NASA has successfully tested a portable medical diagnostic device aboard the ISS that will help astronauts monitor their health by assessing their physical condition.
Experts from NASA’s Human Research Program Exploration Medical Capability (ExMC) team recently successfully tested the Reusable Handheld Electrolyte and Laboratory Technology for Humans (rHEALTH) ONE biomedical analyzer in a technology demonstration. It is a wearable device that uses laser technology to diagnose disease or injury, the space agency says on its website.
How does rHEALTH work?
The device was launched in the orbital laboratory in February. It is a miniature flow cytometer that can detect cells and other biomarkers to assess biological changes.

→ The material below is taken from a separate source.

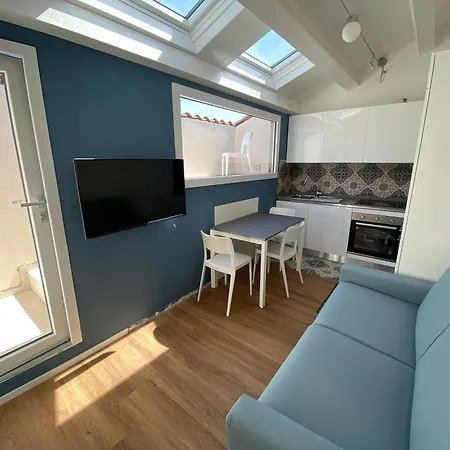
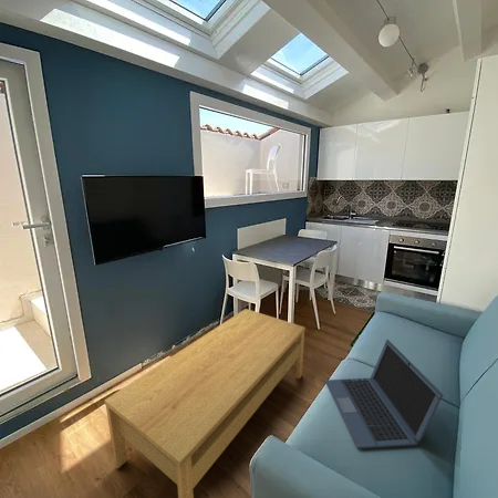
+ coffee table [103,308,307,498]
+ laptop [324,339,444,450]
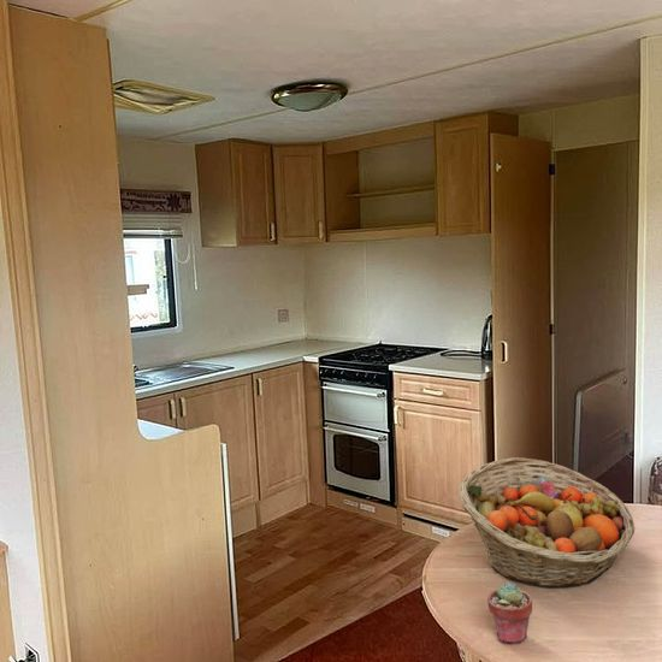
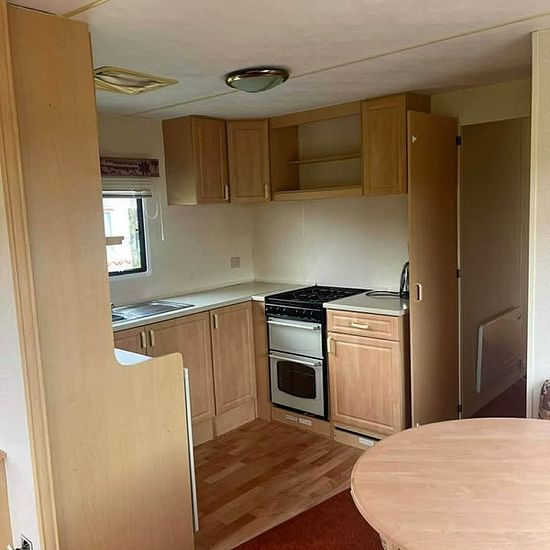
- potted succulent [486,581,533,645]
- fruit basket [457,456,636,589]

A flow cytometer is a device that uses lasers as light sources to produce both diffuse and fluorescent light signals that are read by detectors. The signals are converted into electronic signals which are read by a computer.
rHEALTH was subjected to a series of tests on the space station over two days by European Space Agency (ESA) astronaut Samantha Cristoforetti.
What medical conditions do astronauts experience?
NASA’s ExMC group is working to provide medical devices and capabilities for astronauts to use in reconnaissance flights. The team adapted the rHEALTH analyzer for use in microgravity.